Buyurunuz sınav başladı!
Sınav denilince aklınıza hemen TEOG, LYS, SBS, ÖYS gibi kısaltmalar altında takdim edilen, öğrencileri test etme işlemleri gelmesin. Bu siyasi uzlaşma sınavı… Üçte ikisi yenilenmiş, daha çok...
Sınav denilince aklınıza hemen TEOG, LYS, SBS, ÖYS gibi kısaltmalar altında takdim edilen, öğrencileri test etme işlemleri gelmesin. Bu siyasi uzlaşma sınavı…
Üçte ikisi yenilenmiş, daha çok gençleşmiş yeni Meclis, pek çok taze vekilin heyecanını gizleyemediği yemin töreniyle birlikte artık işbaşında. Hayli renkli Meclis’in, en geç 2 Temmuz’a kadar, Başkanının ismi de belli olmuş olacak. Ve bu ismin belirlenmesi sürecinde esasen, bir sonraki merhalede; yeni Hükümetin kurulmasında, siyasi partilerin uzlaşma eğilimi içinde olup olmadığı veya muhtemel iş birliğinin nasıl ve hangi ölçekte gerçekleşebileceği de, uç vermiş olacak… Şayet Meclis Başkanı seçiminde, her parti kendi adayını seçtirmek için sonuna kadar direnirse, koalisyon çalışmaları öncesinde olumsuz bir yaklaşım sergilenmiş olur!.. Her şeye rağmen, Meclis Başkanlığı ile ortak hükümet kurma meselesini birbirinden ayrı tutmak gerekir. Elbette birincisi ikincinin gerek ve yeter şartı değildir.

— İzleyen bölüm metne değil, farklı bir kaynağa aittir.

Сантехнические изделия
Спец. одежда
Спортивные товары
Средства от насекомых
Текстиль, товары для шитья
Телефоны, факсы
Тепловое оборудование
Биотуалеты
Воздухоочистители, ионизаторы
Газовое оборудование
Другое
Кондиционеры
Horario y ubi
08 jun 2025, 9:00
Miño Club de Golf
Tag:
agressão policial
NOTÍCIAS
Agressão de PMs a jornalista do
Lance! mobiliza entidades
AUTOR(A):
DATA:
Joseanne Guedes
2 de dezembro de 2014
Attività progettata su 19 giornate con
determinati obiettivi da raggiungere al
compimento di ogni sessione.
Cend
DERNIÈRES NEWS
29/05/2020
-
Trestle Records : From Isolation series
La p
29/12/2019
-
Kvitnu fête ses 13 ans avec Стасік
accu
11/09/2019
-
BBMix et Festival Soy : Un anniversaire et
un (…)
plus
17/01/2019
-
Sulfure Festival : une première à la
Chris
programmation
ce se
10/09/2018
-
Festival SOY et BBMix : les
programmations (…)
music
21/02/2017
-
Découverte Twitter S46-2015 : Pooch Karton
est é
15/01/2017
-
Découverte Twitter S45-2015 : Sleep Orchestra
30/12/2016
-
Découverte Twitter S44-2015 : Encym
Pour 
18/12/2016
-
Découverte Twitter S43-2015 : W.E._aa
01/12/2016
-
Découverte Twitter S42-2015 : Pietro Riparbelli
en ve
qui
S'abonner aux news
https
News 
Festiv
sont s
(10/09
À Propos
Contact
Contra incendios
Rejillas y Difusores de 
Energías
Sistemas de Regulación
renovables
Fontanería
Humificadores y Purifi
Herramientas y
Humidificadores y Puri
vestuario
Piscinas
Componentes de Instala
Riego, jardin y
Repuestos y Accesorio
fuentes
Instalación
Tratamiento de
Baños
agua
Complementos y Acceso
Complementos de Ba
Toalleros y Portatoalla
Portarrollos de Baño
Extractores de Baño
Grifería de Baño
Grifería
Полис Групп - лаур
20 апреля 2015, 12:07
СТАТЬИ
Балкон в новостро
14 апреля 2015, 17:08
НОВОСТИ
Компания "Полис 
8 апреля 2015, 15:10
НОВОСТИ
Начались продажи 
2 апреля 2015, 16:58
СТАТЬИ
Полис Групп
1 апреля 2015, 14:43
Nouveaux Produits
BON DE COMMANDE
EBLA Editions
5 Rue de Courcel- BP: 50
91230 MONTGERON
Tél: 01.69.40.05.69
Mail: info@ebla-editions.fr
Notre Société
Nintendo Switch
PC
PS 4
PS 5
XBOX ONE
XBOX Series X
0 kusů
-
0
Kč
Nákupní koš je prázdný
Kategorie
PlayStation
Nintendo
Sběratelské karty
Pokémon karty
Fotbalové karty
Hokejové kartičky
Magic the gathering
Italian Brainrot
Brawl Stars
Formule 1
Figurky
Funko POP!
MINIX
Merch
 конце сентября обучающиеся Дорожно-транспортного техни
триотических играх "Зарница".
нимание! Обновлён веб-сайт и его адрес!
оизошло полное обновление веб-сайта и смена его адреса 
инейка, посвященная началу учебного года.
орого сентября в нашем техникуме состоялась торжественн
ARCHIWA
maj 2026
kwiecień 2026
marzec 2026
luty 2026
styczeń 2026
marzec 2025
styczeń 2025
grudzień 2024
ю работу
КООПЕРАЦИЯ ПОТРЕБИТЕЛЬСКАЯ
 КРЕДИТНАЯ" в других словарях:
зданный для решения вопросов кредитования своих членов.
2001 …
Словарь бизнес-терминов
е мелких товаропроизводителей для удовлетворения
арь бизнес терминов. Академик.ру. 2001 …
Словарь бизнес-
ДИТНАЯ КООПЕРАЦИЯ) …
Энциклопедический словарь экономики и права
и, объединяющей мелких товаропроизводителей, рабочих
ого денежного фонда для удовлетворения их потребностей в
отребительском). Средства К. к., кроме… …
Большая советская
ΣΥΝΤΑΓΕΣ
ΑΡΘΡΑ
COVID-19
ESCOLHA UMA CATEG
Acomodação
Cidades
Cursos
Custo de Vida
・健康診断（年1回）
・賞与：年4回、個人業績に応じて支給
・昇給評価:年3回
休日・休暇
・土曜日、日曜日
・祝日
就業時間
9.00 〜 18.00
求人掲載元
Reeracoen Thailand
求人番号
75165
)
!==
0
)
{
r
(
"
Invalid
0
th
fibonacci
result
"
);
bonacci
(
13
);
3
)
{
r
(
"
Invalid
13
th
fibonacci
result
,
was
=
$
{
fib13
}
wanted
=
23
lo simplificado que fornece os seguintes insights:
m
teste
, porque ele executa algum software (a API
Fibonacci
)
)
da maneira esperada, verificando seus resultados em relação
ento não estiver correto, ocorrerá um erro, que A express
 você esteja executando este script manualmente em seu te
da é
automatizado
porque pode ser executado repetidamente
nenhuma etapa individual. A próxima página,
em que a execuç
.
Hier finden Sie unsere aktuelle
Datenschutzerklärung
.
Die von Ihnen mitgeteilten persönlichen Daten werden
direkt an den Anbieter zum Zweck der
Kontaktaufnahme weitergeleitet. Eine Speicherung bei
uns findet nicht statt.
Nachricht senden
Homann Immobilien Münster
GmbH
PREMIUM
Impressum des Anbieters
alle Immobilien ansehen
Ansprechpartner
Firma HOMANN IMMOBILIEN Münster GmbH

Asıl üzerinde durmak istediğimiz husus şudur: Siyasi partiler mevcut parlamento aritmetiği muvacehesinde, ülkeyi yönetecek hükümetin teşkili için uzlaşma becerisini ortaya koyabilecek midir? İç ve dış politik konjonktür, böyle bir uzlaşmayı zaruri kılıyor… Şayet siyasiler bu uzlaşma sınavında başarılı olamazsa, hem kendileri hem de memleket hesabına daha sıkıntılı bir duruma kapı aralanmış demektir. Seçimden sonraki iki haftalık sürede, sergilenen yaklaşımlar ve söylemler, bazen olumlu bazen de hayli olumsuz bir hava estiriyor.